=== Job ===
Below are records with pictures. Transcribe exactly, and only, the lines from the line with "Mux_2to1_16bit Mux_2to1_16bit_AB (Min, B, A, C);" to the line with "reset or done", both ends included, but not the pictures.

(Dataset items)
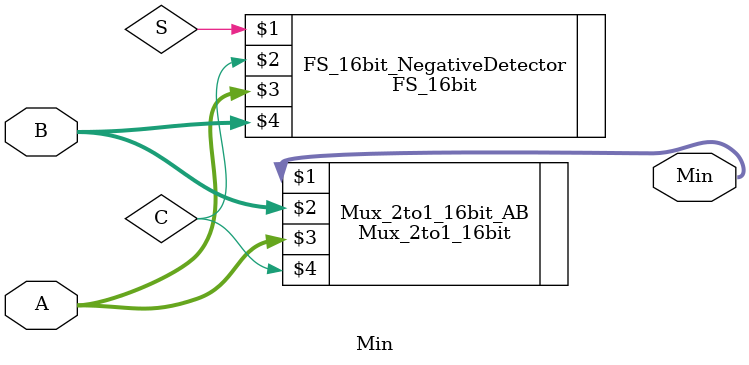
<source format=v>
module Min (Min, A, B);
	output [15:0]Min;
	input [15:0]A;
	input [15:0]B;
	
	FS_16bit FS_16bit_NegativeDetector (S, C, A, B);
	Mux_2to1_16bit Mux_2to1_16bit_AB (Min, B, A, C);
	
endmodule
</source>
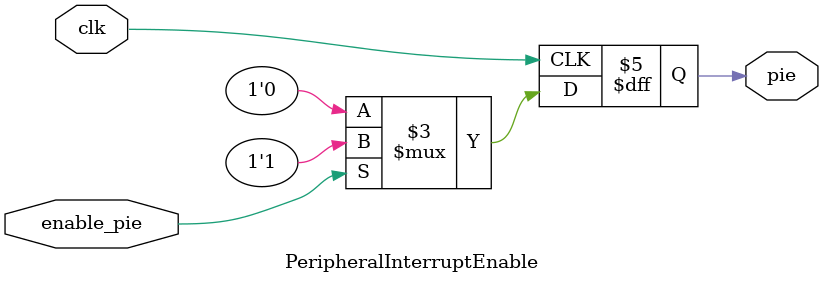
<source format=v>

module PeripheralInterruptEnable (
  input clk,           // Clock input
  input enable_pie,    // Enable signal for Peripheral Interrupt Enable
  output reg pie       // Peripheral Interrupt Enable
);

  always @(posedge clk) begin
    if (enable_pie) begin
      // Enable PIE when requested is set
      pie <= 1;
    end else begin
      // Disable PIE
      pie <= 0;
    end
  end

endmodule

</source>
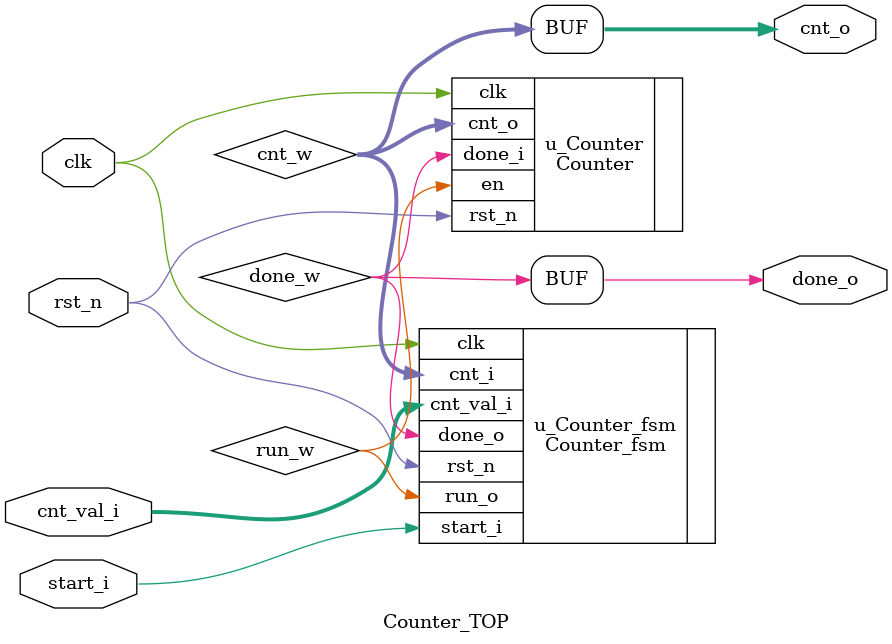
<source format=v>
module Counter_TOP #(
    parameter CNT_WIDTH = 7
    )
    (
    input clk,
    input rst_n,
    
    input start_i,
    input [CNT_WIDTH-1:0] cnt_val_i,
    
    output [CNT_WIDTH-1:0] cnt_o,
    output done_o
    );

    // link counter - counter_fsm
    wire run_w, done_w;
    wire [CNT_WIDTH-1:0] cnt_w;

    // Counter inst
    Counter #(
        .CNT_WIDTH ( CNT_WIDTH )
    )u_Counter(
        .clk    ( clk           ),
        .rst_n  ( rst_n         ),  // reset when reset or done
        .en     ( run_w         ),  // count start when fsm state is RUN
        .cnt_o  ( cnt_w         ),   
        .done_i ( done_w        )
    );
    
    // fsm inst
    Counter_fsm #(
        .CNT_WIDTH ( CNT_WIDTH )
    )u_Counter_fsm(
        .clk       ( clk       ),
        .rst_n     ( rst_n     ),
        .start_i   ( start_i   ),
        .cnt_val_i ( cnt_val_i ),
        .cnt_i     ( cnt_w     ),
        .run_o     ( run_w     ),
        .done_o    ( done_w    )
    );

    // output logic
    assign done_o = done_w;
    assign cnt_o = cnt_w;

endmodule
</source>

=== Task answer ===
	Mux_2to1_16bit Mux_2to1_16bit_AB (Min, B, A, C);
	
endmodule
</source>
<source format=v>

module PeripheralInterruptEnable (
  input clk,           // Clock input
  input enable_pie,    // Enable signal for Peripheral Interrupt Enable
  output reg pie       // Peripheral Interrupt Enable
);

  always @(posedge clk) begin
    if (enable_pie) begin
      // Enable PIE when requested is set
      pie <= 1;
    end else begin
      // Disable PIE
      pie <= 0;
    end
  end

endmodule

</source>
<source format=v>
module Counter_TOP #(
    parameter CNT_WIDTH = 7
    )
    (
    input clk,
    input rst_n,
    
    input start_i,
    input [CNT_WIDTH-1:0] cnt_val_i,
    
    output [CNT_WIDTH-1:0] cnt_o,
    output done_o
    );

    // link counter - counter_fsm
    wire run_w, done_w;
    wire [CNT_WIDTH-1:0] cnt_w;

    // Counter inst
    Counter #(
        .CNT_WIDTH ( CNT_WIDTH )
    )u_Counter(
        .clk    ( clk           ),
        .rst_n  ( rst_n         ),  // reset when reset or done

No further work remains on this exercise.